### MATERIAL TO PROCESS:
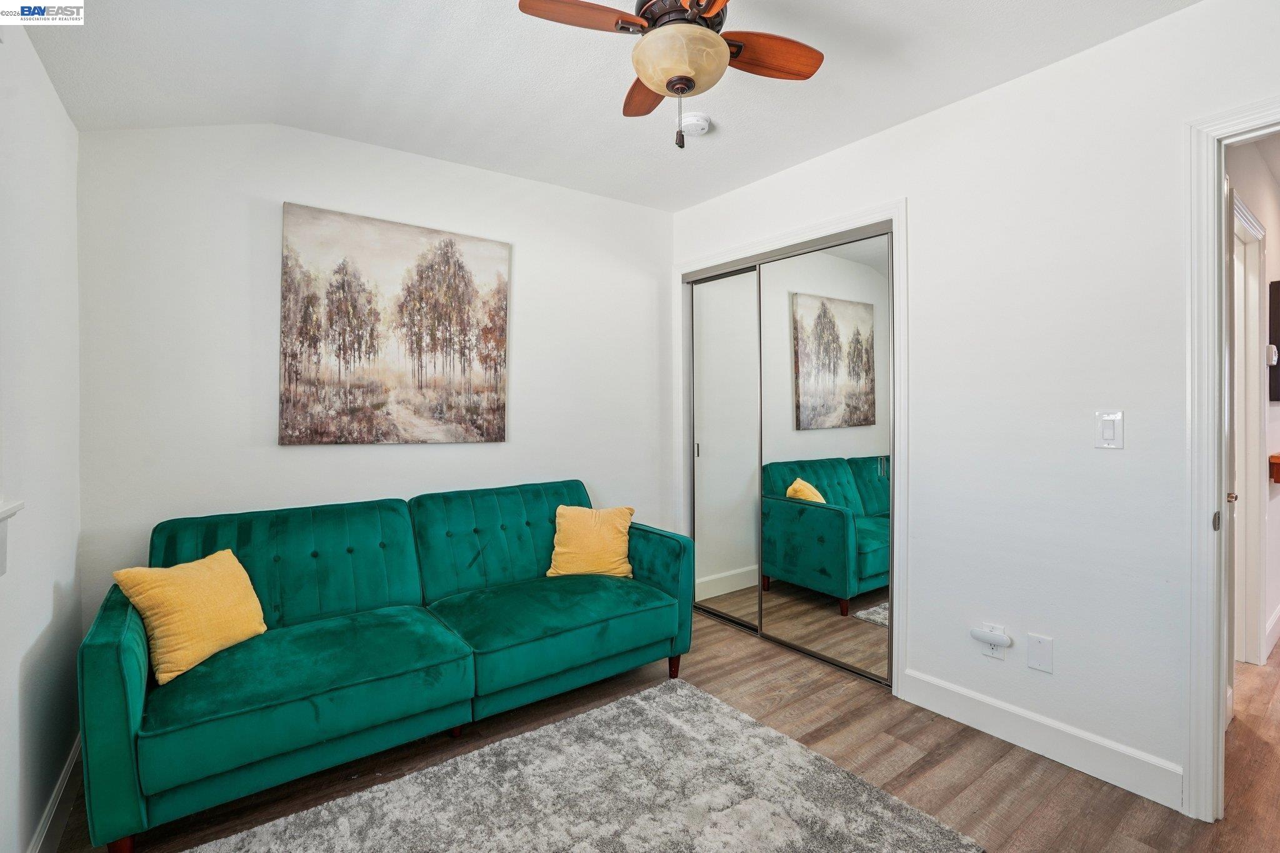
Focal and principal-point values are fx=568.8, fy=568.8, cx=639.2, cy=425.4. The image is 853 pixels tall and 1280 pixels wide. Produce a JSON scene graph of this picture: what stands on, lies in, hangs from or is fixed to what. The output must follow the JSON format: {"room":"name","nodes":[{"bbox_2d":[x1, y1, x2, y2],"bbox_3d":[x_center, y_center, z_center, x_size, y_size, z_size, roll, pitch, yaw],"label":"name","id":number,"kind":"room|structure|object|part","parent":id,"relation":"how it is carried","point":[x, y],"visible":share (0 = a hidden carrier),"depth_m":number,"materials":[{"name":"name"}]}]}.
{"room":"living room","nodes":[
{"label":"living room","id":0,"kind":"room"},
{"bbox_2d":[0,10,84,852],"bbox_3d":[-1.106,-0.059,0.708,0.134,2.597,3.546,-1,1,-37],"label":"left wall","id":1,"kind":"structure","parent":0,"point":[69,575],"depth_m":1.59,"materials":[{"name":"white paint"}]},
{"bbox_2d":[0,498,24,575],"bbox_3d":[-1.255,0.266,0.902,0.160,0.178,1.166,-1,1,-37],"label":"window sill","id":2,"kind":"structure","parent":1,"relation":"attached to","point":[14,508],"depth_m":1.33,"materials":[{"name":"white paint"}]},
{"bbox_2d":[28,735,82,852],"bbox_3d":[-1.168,1.160,0.956,0.016,0.119,2.971,-1,1,-37],"label":"baseboard","id":3,"kind":"structure","parent":1,"relation":"attached to","point":[44,834],"depth_m":1.69,"materials":[{"name":"white paint"}]},
{"bbox_2d":[73,117,674,626],"bbox_3d":[-0.942,-0.081,2.985,2.950,2.588,0.127,-1,1,-37],"label":"back wall","id":4,"kind":"structure","parent":0,"point":[294,459],"depth_m":2.47,"materials":[{"name":"white paint"}]},
{"bbox_2d":[278,201,511,445],"bbox_3d":[-1.128,-0.439,2.751,1.014,1.060,0.034,-1,1,-37],"label":"painting","id":5,"kind":"object","parent":4,"relation":"attached to","point":[399,240],"visible":0.98,"depth_m":2.68},
{"bbox_2d":[9,0,1196,211],"bbox_3d":[0.066,-1.345,1.506,3.118,0.147,3.971,-1,1,-37],"label":"ceiling","id":6,"kind":"structure","parent":0,"point":[937,98],"depth_m":2.09,"materials":[{"name":"white paint"}]},
{"bbox_2d":[517,0,823,152],"bbox_3d":[0.145,-1.058,1.616,0.836,0.557,0.826,0,1,27],"label":"ceiling fan","id":7,"kind":"object","parent":6,"relation":"hanging from","point":[685,88],"visible":0.98,"depth_m":1.60,"materials":[{"name":"brown wood"}]},
{"bbox_3d":[-0.145,-1.092,1.540,0.298,0.037,0.311,0,1,27],"label":"fan blade","id":8,"kind":"part","parent":7,"relation":"part of","materials":[{"name":"brown wood"}]},
{"bbox_3d":[0.032,-1.094,1.890,0.197,0.043,0.393,0,1,-3],"label":"blade","id":9,"kind":"part","parent":7,"relation":"part of","materials":[{"name":"brown wood"}]},
{"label":"motor housing","id":10,"kind":"part","parent":7,"relation":"part of","materials":[{"name":"brown metal"}]},
{"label":"pull chain","id":11,"kind":"part","parent":7,"relation":"part of","materials":[{"name":"metal"}]},
{"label":"blade","id":12,"kind":"part","parent":7,"relation":"part of","materials":[{"name":"brown wood"}]},
{"bbox_3d":[0.364,-1.092,1.704,0.395,0.037,0.203,0,1,-22],"label":"fan blade","id":13,"kind":"part","parent":7,"relation":"part of","materials":[{"name":"brown wood"}]},
{"bbox_2d":[679,112,710,136],"bbox_3d":[0.239,-1.308,2.495,0.131,0.044,0.132,-1,1,-37],"label":"smoke detector","id":14,"kind":"object","parent":6,"relation":"attached to","point":[702,122],"visible":0.99,"depth_m":2.46,"materials":[{"name":"white plastic"}]},
{"bbox_2d":[54,604,1279,852],"bbox_3d":[1.471,1.244,2.252,6.213,0.100,4.512,-1,1,-37],"label":"floor","id":15,"kind":"structure","parent":0,"point":[1000,762],"depth_m":2.01,"materials":[{"name":"brown wood"}]},
{"bbox_2d":[73,478,694,852],"bbox_3d":[-0.829,0.781,2.390,2.150,0.867,0.927,-1,1,-37],"label":"green sofa","id":16,"kind":"object","parent":15,"relation":"on","point":[126,682],"visible":0.98,"depth_m":2.06,"materials":[{"name":"teal fabric"}]},
{"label":"armrest","id":17,"kind":"part","parent":16,"relation":"part of","materials":[{"name":"fabric"}]},
{"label":"sofa leg","id":18,"kind":"part","parent":16,"relation":"part of","materials":[{"name":"brown wood"}]},
{"bbox_2d":[114,547,268,684],"bbox_3d":[-1.483,0.618,1.927,0.229,0.337,0.398,0,1,15],"label":"yellow pillow","id":19,"kind":"object","parent":16,"relation":"on","point":[216,583],"visible":0.96,"depth_m":1.85,"materials":[{"name":"yellow fabric"}]},
{"bbox_2d":[546,503,634,578],"bbox_3d":[-0.246,0.586,2.872,0.441,0.353,0.236,0,1,-2],"label":"yellow pillow","id":20,"kind":"object","parent":16,"relation":"on","point":[587,530],"visible":0.96,"depth_m":2.82,"materials":[{"name":"yellow fabric"}]},
{"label":"armrest","id":21,"kind":"part","parent":16,"relation":"part of","materials":[{"name":"teal fabric"}]},
{"bbox_3d":[0.165,1.177,2.834,0.060,0.136,0.060,-1,1,-37],"label":"sofa leg","id":22,"kind":"part","parent":16,"relation":"part of","materials":[{"name":"brown wood"}]},
{"bbox_2d":[181,679,983,852],"bbox_3d":[-0.245,1.194,1.397,1.999,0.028,1.610,-1,1,-37],"label":"rug","id":23,"kind":"object","parent":15,"relation":"on","point":[760,730],"visible":1,"depth_m":1.79,"materials":[{"name":"grey carpet"}]},
{"bbox_2d":[670,0,1279,812],"bbox_3d":[1.326,-0.081,2.366,0.127,2.549,3.698,-1,1,-37],"label":"right wall","id":24,"kind":"structure","parent":0,"point":[975,103],"depth_m":2.04,"materials":[{"name":"white paint"}]},
{"bbox_2d":[675,198,906,696],"bbox_3d":[0.782,0.100,3.170,0.304,2.146,1.516,-1,1,-37],"label":"closet door frame","id":25,"kind":"structure","parent":24,"relation":"attached to","point":[790,237],"depth_m":2.66,"materials":[{"name":"white"}]},
{"bbox_2d":[690,266,761,630],"bbox_3d":[0.546,0.126,3.397,0.029,2.070,0.679,-1,1,-37],"label":"mirrored closet door","id":26,"kind":"structure","parent":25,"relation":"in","point":[710,444],"depth_m":3.42,"materials":[{"name":"silver mirror"}]},
{"bbox_2d":[756,232,891,685],"bbox_3d":[0.910,0.137,2.864,0.024,2.064,0.800,-1,1,-37],"label":"mirrored closet door","id":27,"kind":"structure","parent":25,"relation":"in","point":[765,627],"depth_m":2.82,"materials":[{"name":"mirror"}]},
{"bbox_2d":[981,624,1005,659],"bbox_3d":[1.361,0.832,2.195,0.010,0.118,0.073,-1,1,-37],"label":"wall socket","id":28,"kind":"object","parent":24,"relation":"attached to","point":[995,655],"visible":0.51,"depth_m":2.19,"materials":[{"name":"white plastic"}]},
{"bbox_2d":[969,625,1013,647],"bbox_3d":[1.349,0.813,2.189,0.052,0.055,0.126,-1,1,-37],"label":"plug-in device","id":29,"kind":"object","parent":28,"relation":"attached to","point":[995,640],"visible":0.98,"depth_m":2.17,"materials":[{"name":"white plastic"}]},
{"bbox_2d":[1026,632,1053,673],"bbox_3d":[1.464,0.832,2.078,0.009,0.125,0.075,-1,1,-37],"label":"wall plate","id":30,"kind":"object","parent":24,"relation":"attached to","point":[1035,655],"visible":0.97,"depth_m":2.08,"materials":[{"name":"white plastic"}]},
{"bbox_2d":[901,669,1182,808],"bbox_3d":[1.447,1.133,2.117,0.014,0.126,0.947,-1,1,-37],"label":"baseboard","id":31,"kind":"structure","parent":24,"relation":"attached to","point":[915,675],"depth_m":2.05,"materials":[{"name":"white paint"}]},
{"bbox_2d":[1095,410,1124,448],"bbox_3d":[1.574,0.017,1.906,0.012,0.122,0.072,-1,1,-37],"label":"light switch","id":32,"kind":"object","parent":24,"relation":"attached to","point":[1113,419],"visible":0.98,"depth_m":1.90,"materials":[{"name":"white plastic"}]},
{"bbox_2d":[1183,96,1279,818],"bbox_3d":[1.973,0.158,1.469,0.188,2.095,0.886,-1,1,-37],"label":"door frame","id":33,"kind":"structure","parent":24,"relation":"attached to","point":[1215,205],"depth_m":1.73,"materials":[{"name":"white paint"}]},
{"bbox_3d":[1.771,0.295,1.756,0.023,0.061,0.018,-1,1,-37],"label":"hinge","id":34,"kind":"part","parent":33,"relation":"part of","materials":[{"name":"metal"}]},
{"bbox_2d":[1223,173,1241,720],"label":"door","id":35,"kind":"structure","parent":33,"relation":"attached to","point":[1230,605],"depth_m":2.22,"materials":[{"name":"white paint"}]},
{"bbox_2d":[1223,133,1279,674],"bbox_3d":[3.241,-0.090,2.997,4.150,2.553,0.122,-1,1,-37],"label":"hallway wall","id":36,"kind":"structure","parent":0,"point":[1273,409],"depth_m":2.89,"materials":[{"name":"white paint"}]},
{"bbox_2d":[1231,183,1268,670],"bbox_3d":[2.637,0.112,2.549,1.107,2.145,0.145,-1,1,-37],"label":"hallway door frame","id":37,"kind":"structure","parent":36,"relation":"attached to","point":[1245,230],"depth_m":2.74,"materials":[{"name":"white paint"}]},
{"bbox_2d":[1263,604,1279,661],"bbox_3d":[3.789,1.081,3.356,2.752,0.136,0.016,-1,1,-37],"label":"hallway baseboard","id":38,"kind":"structure","parent":36,"relation":"attached to","point":[1278,612],"depth_m":2.95,"materials":[{"name":"white paint"}]},
{"bbox_2d":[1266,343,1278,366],"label":"thermostat","id":39,"kind":"object","parent":36,"relation":"attached to","point":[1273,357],"visible":0.72,"depth_m":2.88,"materials":[{"name":"white plastic"}]},
{"bbox_2d":[1268,278,1279,402],"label":"television","id":40,"kind":"object","parent":36,"relation":"attached to","point":[1278,347],"visible":0.97,"depth_m":2.99,"materials":[{"name":"black"}]},
{"bbox_2d":[1268,453,1279,484],"bbox_3d":[3.576,0.223,3.096,0.915,0.135,0.160,-1,1,-37],"label":"wooden ledge","id":41,"kind":"object","parent":36,"relation":"attached to","point":[1278,479],"visible":0.98,"depth_m":2.88,"materials":[{"name":"brown wood"}]}
]}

### THE PROBLEM:
All lines of the data above that include the word "armrest" must be shown.

### SOLUTION TO THE EXERCISE:
{"label":"armrest","id":17,"kind":"part","parent":16,"relation":"part of","materials":[{"name":"fabric"}]},
{"label":"armrest","id":21,"kind":"part","parent":16,"relation":"part of","materials":[{"name":"teal fabric"}]},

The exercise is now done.